==== Provided material ====

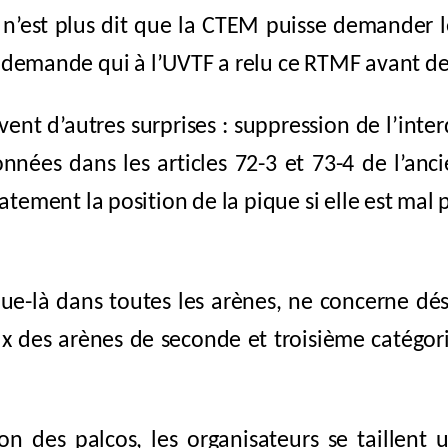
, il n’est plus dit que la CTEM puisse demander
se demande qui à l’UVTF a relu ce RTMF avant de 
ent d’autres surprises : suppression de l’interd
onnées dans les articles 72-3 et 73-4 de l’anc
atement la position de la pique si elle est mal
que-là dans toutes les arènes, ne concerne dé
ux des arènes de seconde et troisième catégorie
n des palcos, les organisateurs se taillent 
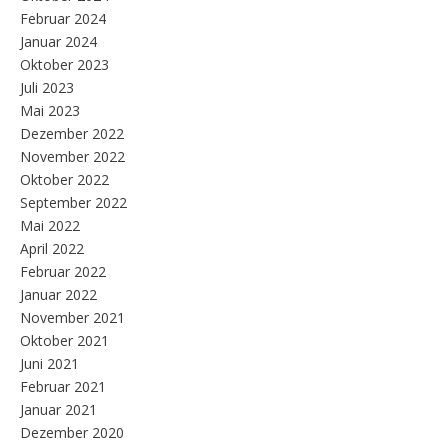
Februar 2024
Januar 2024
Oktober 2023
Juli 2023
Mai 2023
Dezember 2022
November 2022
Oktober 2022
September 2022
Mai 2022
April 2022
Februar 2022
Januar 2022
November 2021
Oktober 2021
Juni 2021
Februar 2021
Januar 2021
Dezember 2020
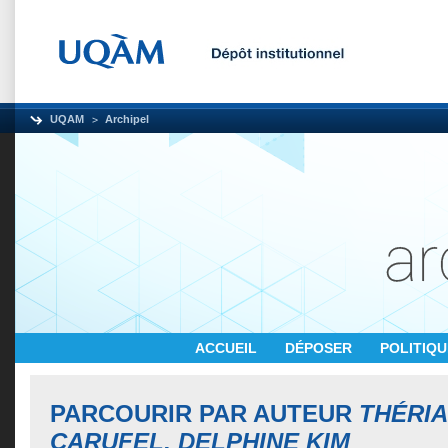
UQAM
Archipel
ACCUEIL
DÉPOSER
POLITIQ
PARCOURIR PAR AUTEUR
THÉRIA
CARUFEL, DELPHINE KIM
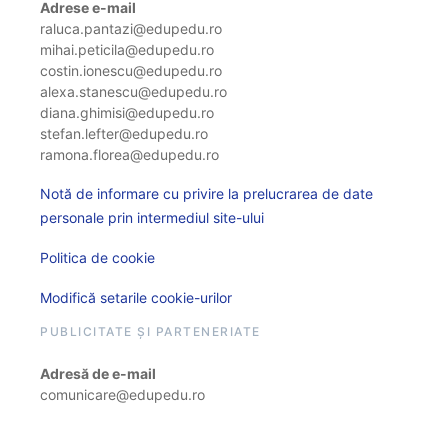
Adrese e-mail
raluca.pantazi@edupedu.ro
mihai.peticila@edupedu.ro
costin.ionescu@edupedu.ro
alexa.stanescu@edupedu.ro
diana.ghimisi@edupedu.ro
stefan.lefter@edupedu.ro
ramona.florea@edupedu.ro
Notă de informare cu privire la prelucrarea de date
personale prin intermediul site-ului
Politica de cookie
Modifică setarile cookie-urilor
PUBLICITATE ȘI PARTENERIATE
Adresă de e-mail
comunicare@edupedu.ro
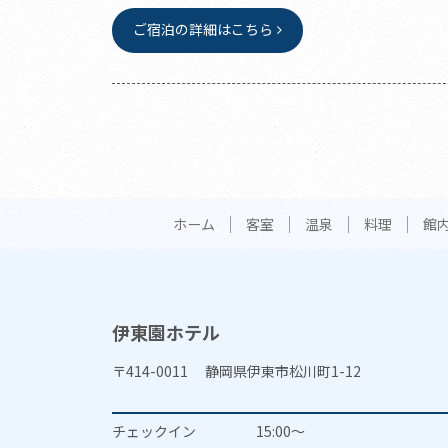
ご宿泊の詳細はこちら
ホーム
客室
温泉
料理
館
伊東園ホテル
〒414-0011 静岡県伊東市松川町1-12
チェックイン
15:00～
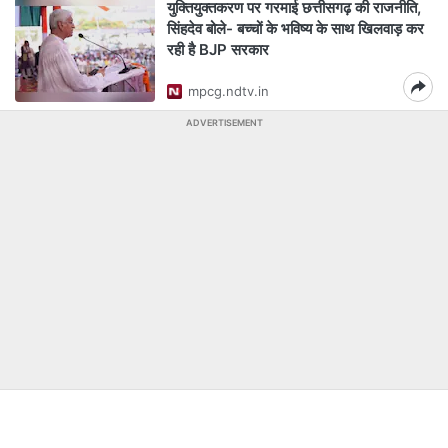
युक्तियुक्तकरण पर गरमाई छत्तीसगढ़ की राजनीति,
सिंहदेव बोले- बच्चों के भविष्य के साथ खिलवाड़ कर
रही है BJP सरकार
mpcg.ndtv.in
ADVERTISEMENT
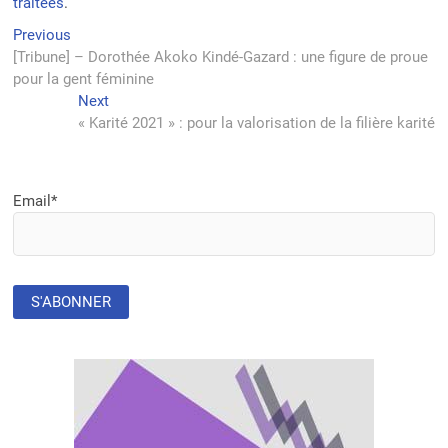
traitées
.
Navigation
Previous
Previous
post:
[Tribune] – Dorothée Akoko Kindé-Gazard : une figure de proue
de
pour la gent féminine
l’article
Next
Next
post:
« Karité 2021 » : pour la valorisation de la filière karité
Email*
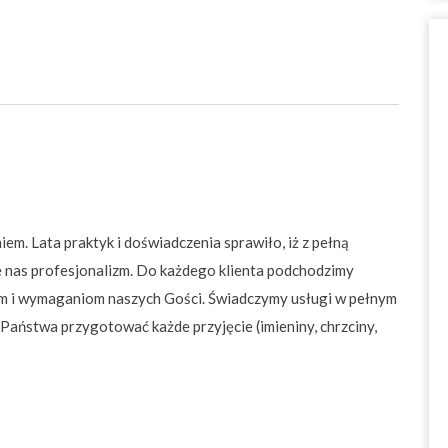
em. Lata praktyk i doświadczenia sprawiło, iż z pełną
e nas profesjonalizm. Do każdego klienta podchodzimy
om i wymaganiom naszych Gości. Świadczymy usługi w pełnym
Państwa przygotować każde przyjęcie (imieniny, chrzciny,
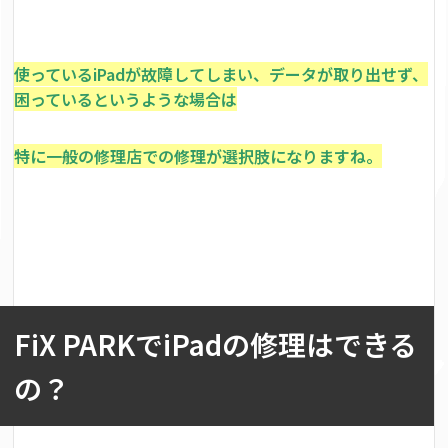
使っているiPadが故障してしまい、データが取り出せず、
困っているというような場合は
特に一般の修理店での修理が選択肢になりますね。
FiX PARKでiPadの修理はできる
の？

====

# [Requirement]
Each line of the data above that contains the string "arènes" should be counted; give only the total.

# [Problem solution]
2